The UK has announced an online security bill that would ban end-to-end encryption. Although the legislative framework, from 2016, already exists to allow the removal of encryption, in practice the UK has never gone so far as to implement this power. Head of instant messaging giant Whatsapp, Will Cathcart, stated that the company will not comply with the requirements of the bill, arguing that it is the most troubling legislation currently being discussed in the Western world and that “compromising the security of the product is not an option.” In addition, the new law could require WhatsApp to implement content moderation policies that would be impossible to comply with without removing end-to-end encryption. Cathcart assured that it will refuse to operate in the UK before jeopardizing the autonomy of its customers, a decision that could be supported and thus followed, by other large companies. 

In certain sectors there is some concern that intelligence agencies and services have the last word when it comes to requesting and accessing private information, disabling the precepts of encryption. A recent example is the controversy that arose from the announcement of certain improvements in Apple’s encryption methods, sparking  dispute among security agencies such as the FBI, which criticized this development because of the added difficulties it will cause when accessing files stored in the cloud in the course of an investigation.
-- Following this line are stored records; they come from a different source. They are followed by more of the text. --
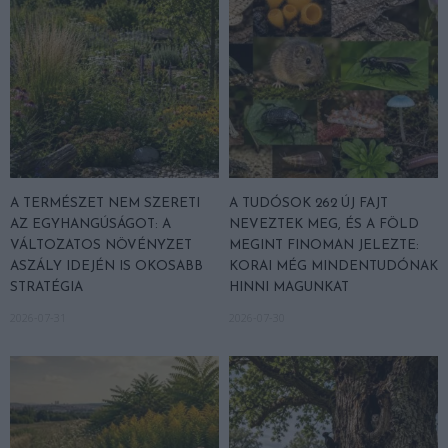
A TERMÉSZET NEM SZERETI
A TUDÓSOK 262 ÚJ FAJT
AZ EGYHANGÚSÁGOT: A
NEVEZTEK MEG, ÉS A FÖLD
VÁLTOZATOS NÖVÉNYZET
MEGINT FINOMAN JELEZTE:
ASZÁLY IDEJÉN IS OKOSABB
KORAI MÉG MINDENTUDÓNAK
STRATÉGIA
HINNI MAGUNKAT
2026-07-31
2026-07-30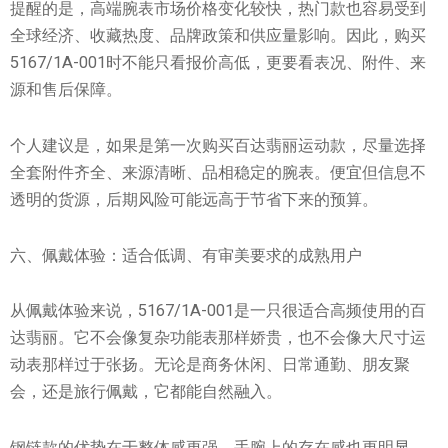
提醒的是，高端腕表市场价格变化较快，热门款也容易受到
全球经济、收藏热度、品牌政策和供应量影响。因此，购买
5167/1A-001时不能只看报价高低，更要看表况、附件、来
源和售后保障。
个人建议是，如果是第一次购买百达翡丽运动款，尽量选择
全套附件齐全、来源清晰、品相稳定的腕表。便宜但信息不
透明的货源，后期风险可能远高于节省下来的预算。
六、佩戴体验：适合低调、有审美要求的成熟用户
从佩戴体验来说，5167/1A-001是一只很适合高频使用的百
达翡丽。它不会像复杂功能表那样娇贵，也不会像大尺寸运
动表那样过于张扬。无论是商务休闲、日常通勤、朋友聚
会，还是旅行佩戴，它都能自然融入。
钢链款的优势在于整体感更强，手腕上的存在感也更明显。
The company announced that these new features, available since early 2023, allow users to obtain copies of their encryption keys or incorporate extra protection in the iMessage application, using a mode of identity verification through the comparison of a contact verification key via FaceTime or any other secure call. 

In this regard, to ensure maximum control over privacy and security, TrustCloud will soon incorporate a specific module to cover these aspects, based on rigorous BYOK patterns and practices in which the company and its customers can generate and manage their own encryption keys using a shared key management service (Key Manager), controlling the keys in their entirety. The new TrustCloud BYOK module applies Bring Your Own Key practices in all cases where data needs to be encrypted to ensure privacy, whether during transmission over communication networks (in motion or in transit) or while stored as data files (idle mode). 

In addition, TrustCloud intends to enrich the BYOK offer with BYOC (Bring Your Own Certificate) capabilities. This extension allows customers to add their own digital certificates to a BYOK module. In this way, BYOK is not limited to being a shared key manager and is complemented by a function through which customers can generate and revoke their own certificates and incorporate them into the system, thereby providing them with even greater control over their online data. 

The module will soon be offered as an option within the platform and following TrustCloud’s working guidelines, can be activated or revoked at the customer’s request, the cornerstone being the flexibility and adaptation to all types of profiles.